▶ **Supplied entries**:
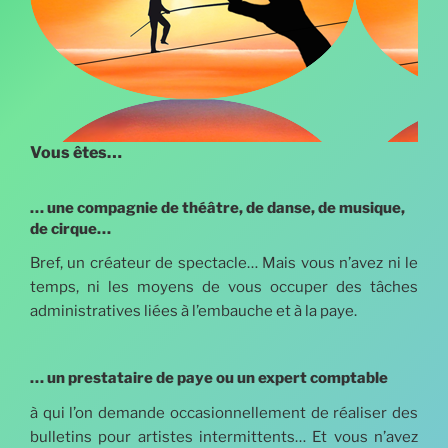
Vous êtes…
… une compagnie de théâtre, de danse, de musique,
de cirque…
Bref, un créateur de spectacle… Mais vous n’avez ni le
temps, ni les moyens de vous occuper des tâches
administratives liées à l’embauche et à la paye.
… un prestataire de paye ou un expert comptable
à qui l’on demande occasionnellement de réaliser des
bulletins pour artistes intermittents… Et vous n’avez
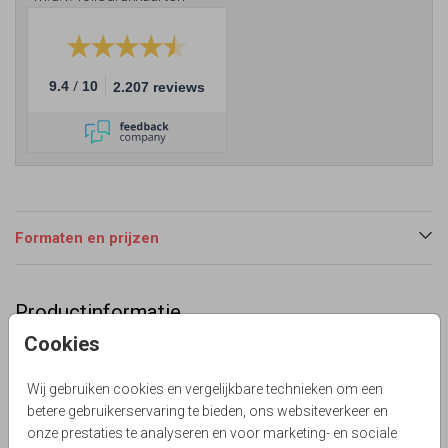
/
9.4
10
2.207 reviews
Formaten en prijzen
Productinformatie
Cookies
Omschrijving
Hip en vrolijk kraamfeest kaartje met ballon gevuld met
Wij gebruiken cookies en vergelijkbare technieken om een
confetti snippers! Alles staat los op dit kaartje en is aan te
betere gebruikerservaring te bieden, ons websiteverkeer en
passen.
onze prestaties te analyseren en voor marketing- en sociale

* * *

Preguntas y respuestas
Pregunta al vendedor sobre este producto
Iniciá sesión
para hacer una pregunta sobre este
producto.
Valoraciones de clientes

▶ **Work task**: Output the material from the line containing "Preguntas y respuestas" down through the line containing "Valoraciones de clientes" as a Markdown table with the columns "No." and "Text", numbering each row and leaving out any blank lines.

▶ **Problem solution**:
| No. | Text |
|---|---|
| 1 | Preguntas y respuestas |
| 2 | Pregunta al vendedor sobre este producto |
| 3 | Iniciá sesión |
| 4 | para hacer una pregunta sobre este |
| 5 | producto. |
| 6 | Valoraciones de clientes |